**EXERCISE**
Transcribe the data exactly. Leave nothing out.

Collected data entries
########
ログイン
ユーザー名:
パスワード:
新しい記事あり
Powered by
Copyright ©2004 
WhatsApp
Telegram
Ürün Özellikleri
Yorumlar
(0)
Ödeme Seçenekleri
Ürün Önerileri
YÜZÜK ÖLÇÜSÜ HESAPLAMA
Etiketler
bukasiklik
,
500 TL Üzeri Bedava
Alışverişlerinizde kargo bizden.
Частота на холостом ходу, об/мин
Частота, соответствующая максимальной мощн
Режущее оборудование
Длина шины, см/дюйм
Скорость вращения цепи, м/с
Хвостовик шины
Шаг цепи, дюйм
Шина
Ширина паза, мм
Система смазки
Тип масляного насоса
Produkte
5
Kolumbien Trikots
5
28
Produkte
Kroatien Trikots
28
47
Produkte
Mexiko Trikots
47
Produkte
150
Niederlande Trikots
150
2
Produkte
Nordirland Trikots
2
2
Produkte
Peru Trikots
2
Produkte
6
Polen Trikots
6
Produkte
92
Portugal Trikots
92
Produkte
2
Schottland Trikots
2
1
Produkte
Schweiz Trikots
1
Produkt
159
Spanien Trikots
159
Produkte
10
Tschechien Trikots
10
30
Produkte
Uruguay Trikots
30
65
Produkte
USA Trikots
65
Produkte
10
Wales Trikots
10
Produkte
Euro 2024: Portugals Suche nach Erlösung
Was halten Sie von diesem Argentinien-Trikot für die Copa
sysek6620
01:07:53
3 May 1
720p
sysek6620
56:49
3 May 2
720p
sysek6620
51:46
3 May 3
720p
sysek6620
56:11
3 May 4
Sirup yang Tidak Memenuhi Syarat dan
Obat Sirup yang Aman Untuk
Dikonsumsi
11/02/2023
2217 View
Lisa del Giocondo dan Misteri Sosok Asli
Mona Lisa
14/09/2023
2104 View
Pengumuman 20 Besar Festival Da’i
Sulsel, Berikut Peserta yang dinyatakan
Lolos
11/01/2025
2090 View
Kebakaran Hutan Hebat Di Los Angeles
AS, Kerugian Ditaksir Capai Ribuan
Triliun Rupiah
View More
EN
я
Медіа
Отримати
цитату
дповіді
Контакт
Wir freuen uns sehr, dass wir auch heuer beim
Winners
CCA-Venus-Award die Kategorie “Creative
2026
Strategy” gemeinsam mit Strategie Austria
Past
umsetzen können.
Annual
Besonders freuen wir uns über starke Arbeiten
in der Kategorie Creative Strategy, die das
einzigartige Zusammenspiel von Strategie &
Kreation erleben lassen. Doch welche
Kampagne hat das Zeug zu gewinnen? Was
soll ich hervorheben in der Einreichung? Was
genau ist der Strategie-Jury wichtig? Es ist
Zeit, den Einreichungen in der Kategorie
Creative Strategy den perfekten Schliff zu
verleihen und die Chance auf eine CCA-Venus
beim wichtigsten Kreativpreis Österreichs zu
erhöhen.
########
**ANSWER SECTION**
ログイン
ユーザー名:
パスワード:
新しい記事あり
Powered by
Copyright ©2004 
WhatsApp
Telegram
Ürün Özellikleri
Yorumlar
(0)
Ödeme Seçenekleri
Ürün Önerileri
YÜZÜK ÖLÇÜSÜ HESAPLAMA
Etiketler
bukasiklik
,
500 TL Üzeri Bedava
Alışverişlerinizde kargo bizden.
Частота на холостом ходу, об/мин
Частота, соответствующая максимальной мощн
Режущее оборудование
Длина шины, см/дюйм
Скорость вращения цепи, м/с
Хвостовик шины
Шаг цепи, дюйм
Шина
Ширина паза, мм
Система смазки
Тип масляного насоса
Produkte
5
Kolumbien Trikots
5
28
Produkte
Kroatien Trikots
28
47
Produkte
Mexiko Trikots
47
Produkte
150
Niederlande Trikots
150
2
Produkte
Nordirland Trikots
2
2
Produkte
Peru Trikots
2
Produkte
6
Polen Trikots
6
Produkte
92
Portugal Trikots
92
Produkte
2
Schottland Trikots
2
1
Produkte
Schweiz Trikots
1
Produkt
159
Spanien Trikots
159
Produkte
10
Tschechien Trikots
10
30
Produkte
Uruguay Trikots
30
65
Produkte
USA Trikots
65
Produkte
10
Wales Trikots
10
Produkte
Euro 2024: Portugals Suche nach Erlösung
Was halten Sie von diesem Argentinien-Trikot für die Copa
sysek6620
01:07:53
3 May 1
720p
sysek6620
56:49
3 May 2
720p
sysek6620
51:46
3 May 3
720p
sysek6620
56:11
3 May 4
Sirup yang Tidak Memenuhi Syarat dan
Obat Sirup yang Aman Untuk
Dikonsumsi
11/02/2023
2217 View
Lisa del Giocondo dan Misteri Sosok Asli
Mona Lisa
14/09/2023
2104 View
Pengumuman 20 Besar Festival Da’i
Sulsel, Berikut Peserta yang dinyatakan
Lolos
11/01/2025
2090 View
Kebakaran Hutan Hebat Di Los Angeles
AS, Kerugian Ditaksir Capai Ribuan
Triliun Rupiah
View More
EN
я
Медіа
Отримати
цитату
дповіді
Контакт
Wir freuen uns sehr, dass wir auch heuer beim
Winners
CCA-Venus-Award die Kategorie “Creative
2026
Strategy” gemeinsam mit Strategie Austria
Past
umsetzen können.
Annual
Besonders freuen wir uns über starke Arbeiten
in der Kategorie Creative Strategy, die das
einzigartige Zusammenspiel von Strategie &
Kreation erleben lassen. Doch welche
Kampagne hat das Zeug zu gewinnen? Was
soll ich hervorheben in der Einreichung? Was
genau ist der Strategie-Jury wichtig? Es ist
Zeit, den Einreichungen in der Kategorie
Creative Strategy den perfekten Schliff zu
verleihen und die Chance auf eine CCA-Venus
beim wichtigsten Kreativpreis Österreichs zu
erhöhen.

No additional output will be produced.